Селим объяснил, что это всего лишь иностранка, одинокая девушка, наверное, она просто заблудилась, к тому же не знает обычаев страны. Мальчишки смотрели на него с удивлением: они совершенно опешили оттого, что этот высоченный светловолосый парень так хорошо говорит по-арабски. Селим, судя по всему, знал их законы, их ругательства, он дважды помянул Всевышнего, и стайка сорванцов в конце концов отошла подальше. Один из них крикнул: «Go home!» – и плюнул на землю. Во время разговора девушка не шелохнулась. Казалось, она ничуть не испугалась и даже слегка улыбнулась, когда Селим приподнял мальчика за волосы. Она поблагодарила его на французском с сильным немецким акцентом. Спросила, местный ли он, и добавила, что и вообразить не могла, что бывают марокканцы, похожие на него. Он ответил, что его мать родом из Эльзаса, но он вырос здесь, на ферме: «Вот так».

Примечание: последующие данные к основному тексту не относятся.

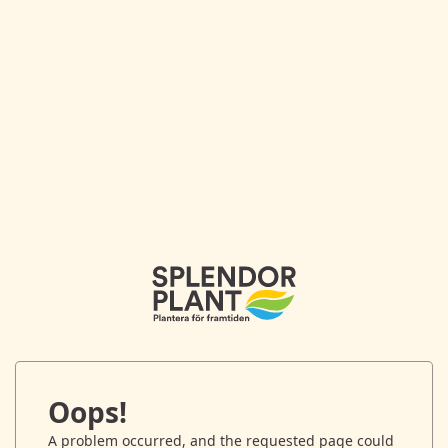
Oops!
A problem occurred, and the requested page could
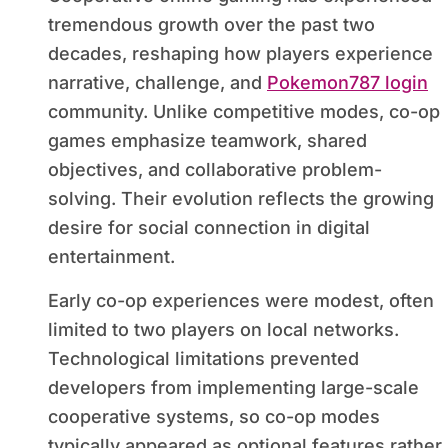
tremendous growth over the past two
decades, reshaping how players experience
narrative, challenge, and
Pokemon787 login
community. Unlike competitive modes, co-op
games emphasize teamwork, shared
objectives, and collaborative problem-
solving. Their evolution reflects the growing
desire for social connection in digital
entertainment.
Early co-op experiences were modest, often
limited to two players on local networks.
Technological limitations prevented
developers from implementing large-scale
cooperative systems, so co-op modes
typically appeared as optional features rather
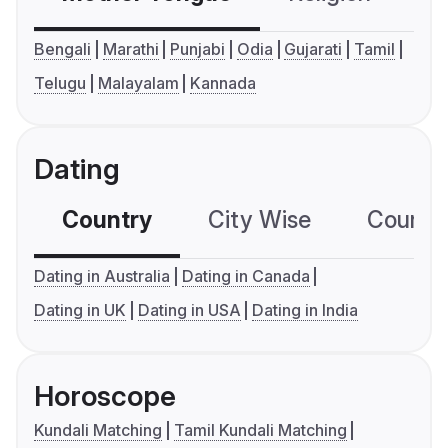
Bengali
Marathi
Punjabi
Odia
Gujarati
Tamil
Telugu
Malayalam
Kannada
Dating
Country
City Wise
Country
Dating in Australia
Dating in Canada
Dating in UK
Dating in USA
Dating in India
Horoscope
Kundali Matching
Tamil Kundali Matching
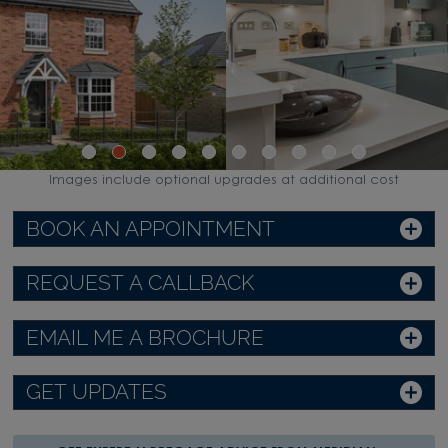
Images include optional upgrades at additional cost
BOOK AN APPOINTMENT
REQUEST A CALLBACK
EMAIL ME A BROCHURE
GET UPDATES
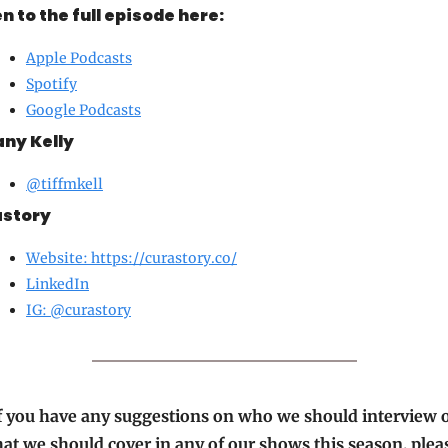
en to the full episode here:
Apple Podcasts
Spotify
Google Podcasts
any Kelly
@tiffmkell
story
Website: 
https://curastory.co/
LinkedIn
IG: @
curastory
f you have any suggestions on who we should interview o
at we should cover in any of our shows this season, pleas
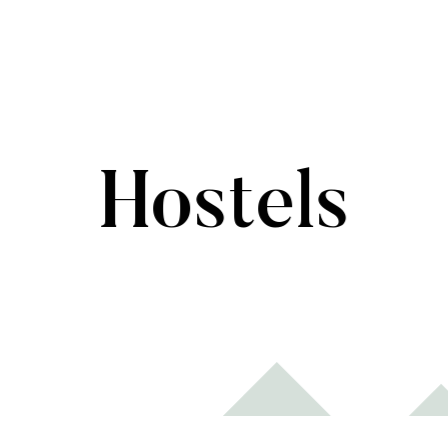
Hostels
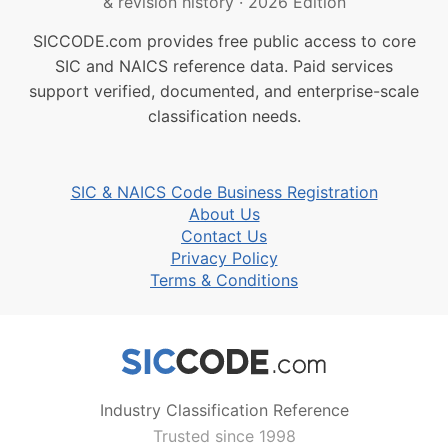
& revision history
·
2026 Edition
SICCODE.com provides free public access to core
SIC and NAICS reference data. Paid services
support verified, documented, and enterprise-scale
classification needs.
SIC & NAICS Code Business Registration
About Us
Contact Us
Privacy Policy
Terms & Conditions
Industry Classification Reference
Trusted since 1998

Селиму было неловко оставлять ее здесь в этом нелепом, грозящем неприятностями наряде, но он не хотел продолжать разговор, к тому же чувствовал, что от этой девушки будет трудно отделаться. Она явно стремилась навязать свою волю, подчинить его себе. Она преградила ему путь и сообщила, что приехала из Дании и зовут ее Нильса. Месяц назад ей написали университетские друзья. Они находились в Марокко, в Танжере, и приглашали ее приехать к ним. И вот она собрала чемодан и уехала из Европы посмотреть третий мир. Она на секунду замолчала и наклонилась над прилавком бакалейщика, продававшего засушенные цветы роз и черное мыло. Она спросила, сколько это стоит, и торговец положил ей на ладонь несколько комочков рассула[32].
– И что же? – спросил Селим. – Ты их нашла?
– Нет. Когда я добралась до Танжера, они уже уехали. Я села в автобус, идущий сюда, с крестьянами, с курами, представляешь? Завтра собираюсь двинуться дальше, отправлюсь на Юг. Ты знаешь Юг?
Нет, Селим не знал Юга. И не думал, что такая молодая и красивая женщина может путешествовать по незнакомой стране на автобусе. Он размышлял, не сошла ли Нильса с ума, или, может, он совсем ничего не понимает в жизни и возможностях, которые она предоставляет. Нильса взяла его за руку и прошептала в самое ухо:
– А не мог бы ты раздобыть мне гашиша?
Он спросил ее, где она живет, Нильса назвала ему скверную гостиницу, и он вообразил, как она спит там в грязной постели, а вокруг кишат тараканы.
– Посмотрю, что можно придумать. Завтра утром приду к тебе в гостиницу, договорились?
Он проводил ее до центрального рынка, где она собиралась купить себе что-нибудь на ужин. Судя по выражению лица, она считала, что все чудесно. Она твердила:
– Это так не похоже на Данию. Там все серое, а здесь, куда ни пойди, такие яркие цвета.
Селиму никогда не приходилось размышлять об этом: о серой гамме другого мира и разноцветье этой земли. Пока Нильса покупала оливки и тушенную с сахаром морковь, Селим рассматривал окружающих людей. Женщину в розовой джеллабе с ребенком на руках. Старика в блестящих желто-оранжевых бабушах, сидевшего у входа в кондитерскую лавку, где были выставлены пирамиды зеленых фисташковых пирогов. Нильса много говорила и постоянно притрагивалась к Селиму, или брала его под руку, или прижималась к нему, когда замечала что-нибудь необычное. Она вскрикивала: «Фантастика!» – и разводила руками, пугая прохожих голым животом.